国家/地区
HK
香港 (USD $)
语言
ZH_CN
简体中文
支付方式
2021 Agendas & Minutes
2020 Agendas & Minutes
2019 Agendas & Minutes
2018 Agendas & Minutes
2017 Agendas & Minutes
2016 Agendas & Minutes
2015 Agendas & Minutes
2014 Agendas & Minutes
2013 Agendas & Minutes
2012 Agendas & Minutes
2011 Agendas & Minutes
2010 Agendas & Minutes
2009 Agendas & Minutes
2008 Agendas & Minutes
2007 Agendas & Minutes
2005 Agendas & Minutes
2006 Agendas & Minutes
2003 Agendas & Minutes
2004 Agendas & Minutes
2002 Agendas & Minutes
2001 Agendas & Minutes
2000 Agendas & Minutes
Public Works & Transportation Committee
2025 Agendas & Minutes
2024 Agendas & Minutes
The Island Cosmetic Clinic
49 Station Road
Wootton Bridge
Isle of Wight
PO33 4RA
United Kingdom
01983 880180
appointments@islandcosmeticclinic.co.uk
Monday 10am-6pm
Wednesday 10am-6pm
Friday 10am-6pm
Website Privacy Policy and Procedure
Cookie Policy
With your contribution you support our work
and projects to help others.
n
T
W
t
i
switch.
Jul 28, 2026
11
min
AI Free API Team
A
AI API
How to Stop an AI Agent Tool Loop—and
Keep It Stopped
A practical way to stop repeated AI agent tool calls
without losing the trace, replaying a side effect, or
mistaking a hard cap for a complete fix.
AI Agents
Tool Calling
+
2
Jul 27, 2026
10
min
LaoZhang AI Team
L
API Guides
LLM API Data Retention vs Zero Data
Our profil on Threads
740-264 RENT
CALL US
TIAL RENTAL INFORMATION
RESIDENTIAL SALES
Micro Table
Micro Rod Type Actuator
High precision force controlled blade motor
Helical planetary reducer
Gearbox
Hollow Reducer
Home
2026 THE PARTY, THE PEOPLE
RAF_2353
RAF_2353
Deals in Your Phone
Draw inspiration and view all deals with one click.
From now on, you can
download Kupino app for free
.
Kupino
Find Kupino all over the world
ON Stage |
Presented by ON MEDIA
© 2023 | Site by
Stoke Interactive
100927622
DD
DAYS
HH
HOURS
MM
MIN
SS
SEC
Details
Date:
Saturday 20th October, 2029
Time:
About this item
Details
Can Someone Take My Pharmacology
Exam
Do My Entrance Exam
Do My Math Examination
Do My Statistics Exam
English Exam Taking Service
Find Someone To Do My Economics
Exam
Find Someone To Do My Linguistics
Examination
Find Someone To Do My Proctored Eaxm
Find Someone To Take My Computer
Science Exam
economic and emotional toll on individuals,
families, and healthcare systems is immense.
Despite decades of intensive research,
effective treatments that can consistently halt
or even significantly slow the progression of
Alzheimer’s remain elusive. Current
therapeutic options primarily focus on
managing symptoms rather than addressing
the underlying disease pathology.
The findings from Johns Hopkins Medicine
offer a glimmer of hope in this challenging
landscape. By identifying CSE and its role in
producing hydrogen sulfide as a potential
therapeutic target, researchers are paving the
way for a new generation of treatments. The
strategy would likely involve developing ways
━━━
Only lines containing the string "Someone" are needed. Pull each of them out of the records above.

Can Someone Take My Pharmacology
Find Someone To Do My Economics
Find Someone To Do My Linguistics
Find Someone To Do My Proctored Eaxm
Find Someone To Take My Computer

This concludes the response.